=== Required work ===
Reproduce the stretch of the Earth Hour article from "Partners and stakeholders" through "highly contagious disease.", substituting "online tools" for "digital tools".

=== Document section ===

____

Earth Hour goes digital for first time in history due to COVID-19 pandemic
Beijing: The annual observation of Earth Hour in the night of the last Saturday of March held a special significance this year after it was observed digitally in various parts of the world due to the ongoing global health crisis due to the coronavirus pandemic.
The lights on major landmarks around the world are switched off for Earth Hour. An initiative, organised by the World Wildlife Fund since 2007, the Earth Hour invites people to think about how their lives and activities are affecting the planet.
On every last Saturday of March, if not Holy Saturday, individuals, communities, enterprises and government departments around the globe are encouraged to turn off their lights for an hour, with the purpose of inspiring reflections and actions regarding environmental issues.
At 8:30 p.m. (1730 GMT) on Saturday evening in Moscow, the facade lighting of the Kremlin was turned off and so was the external lighting of the Russian White House, as part of the global environmental event, Xinhua reported. Indonesia also joined the movement on Saturday evening but without traditional gatherings to avoid the spread of novel coronavirus.
Awareness calling for serious efforts to slow down the global warming were relayed online.
"Through the participation in this Earth Hour and the voice for planet movement, we have helped world leaders make a decision to support improvement in the health sector and earth protection as well as the welfare for all the living things," said Lukas Adhyakso, acting CEO of the World Wildlife Fund (WWF) Indonesia.
Due to the COVID-19 outbreak, restaurants or museums were closed in Hungary. However, the lockdown did not stop people from joining the Earth Hour movement.
They do in a digital way too. WWF Hungary was encouraging people to announce what they would do differently in their lives to protect nature and sustainability when life returns to normal, and share their engagement posts on community platforms.
"In the midst of the coronavirus epidemic, the Earth Hour is also a sign of solidarity for the planet: communities around the world are organizing their events digitally. WWF is also relocating this year's Earth Clock to the online world," the WWF told Xinhua in a press statement. Kenya on Saturday also leveraged digital platforms to raise visibility on the green agenda to mark the Earth Hour during the curfew.
Partners and stakeholders are encouraged to stay at home and use digital tools like Skype and mobile phones to sensitize the public on the need to adopt sustainable lifestyles.
Mohamed Awer, chief executive officer of WWF Kenya, said the event highlighted the need for the east African nation to accelerate low carbon development while supporting ongoing efforts to contain the highly contagious disease.
The Earth Hour will always remain a people-led movement to raise awareness on sustainable practices that communities should adapt to reduce global warming, he added.
The total number of global coronavirus cases has increased to 601,478, while the death toll stood at 27,862, the latest update by the Washington-based John Hopkins University revealed on Saturday.

____

Page-level text extractions:
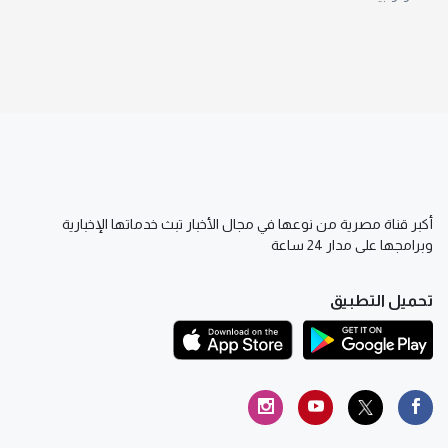
أكبر قناة مصرية من نوعها في مجال الأخبار تبث خدماتها الإخبارية
وبرامجها على مدار 24 ساعة
تحميل التطبيق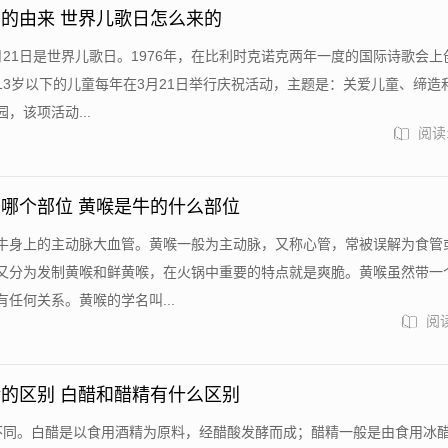
的由来 世界儿歌日怎么来的
月21日是世界儿歌日。1976年，在比利时克诺克两年一度的国际诗歌会上
13岁以下的儿童每年在3月21日举行庆祝活动，主题是：关爱儿童、缔造
，该项活动...
阅读:
哪个部位 黄喉是牛的什么部位
牛身上的主动脉大血管。黄喉一般为主动脉，又称心管，常被误解为食管
又分为发制黄喉和鲜黄喉，在火锅中重要的特点就是爽脆。黄喉虽然带一
任何关系。黄喉的学名叫...
阅读
的区别 白醋和醋精有什么区别
不同。白醋是以食用酒精为原料，经醋酸发酵而成；醋精一般是由食用冰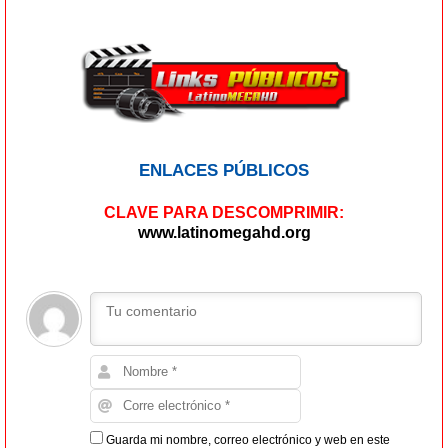
ENLACES PÚBLICOS
CLAVE PARA DESCOMPRIMIR:
www.latinomegahd.org
Guarda mi nombre, correo electrónico y web en este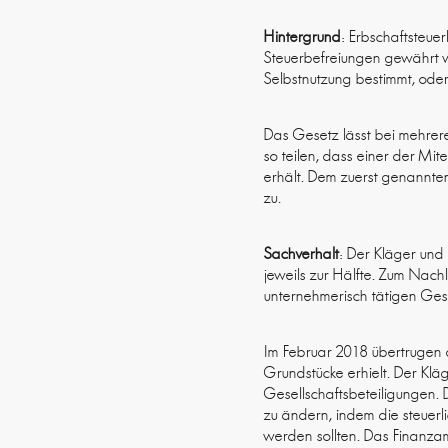
Hintergrund
: Erbschaftsteue
Steuerbefreiungen gewährt we
Selbstnutzung bestimmt, oder
Das Gesetz lässt bei mehrer
so teilen, dass einer der M
erhält. Dem zuerst genannte
zu.
Sachverhalt
: Der Kläger und
jeweils zur Hälfte. Zum Nach
unternehmerisch tätigen Gese
Im Februar 2018 übertrugen 
Grundstücke erhielt. Der Klä
Gesellschaftsbeteiligungen. 
zu ändern, indem die steuer
werden sollten. Das Finanzam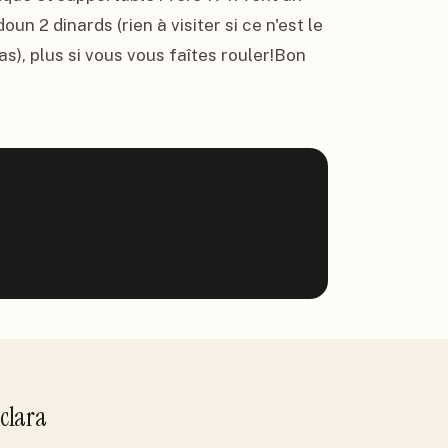
n 2 dinards (rien à visiter si ce n'est le 
), plus si vous vous faîtes rouler!Bon 
clara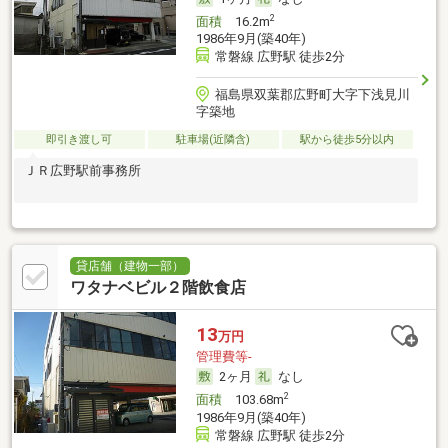
2
面積
16.2m
1986年9月(築40年)
常磐線 広野駅 徒歩2分
福島県双葉郡広野町大字下浅見川
字築地
即引き渡し可
駐車場(近隣含)
駅から徒歩5分以内
ＪＲ広野駅前事務所
貸店舗（建物一部）
ワタナベビル２階飲食店
13
万円
管理費等-
2ヶ月
なし
2
面積
103.68m
1986年9月(築40年)
常磐線 広野駅 徒歩2分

____

=== Completed exercise ===
Partners and stakeholders are encouraged to stay at home and use online tools like Skype and mobile phones to sensitize the public on the need to adopt sustainable lifestyles.
Mohamed Awer, chief executive officer of WWF Kenya, said the event highlighted the need for the east African nation to accelerate low carbon development while supporting ongoing efforts to contain the highly contagious disease.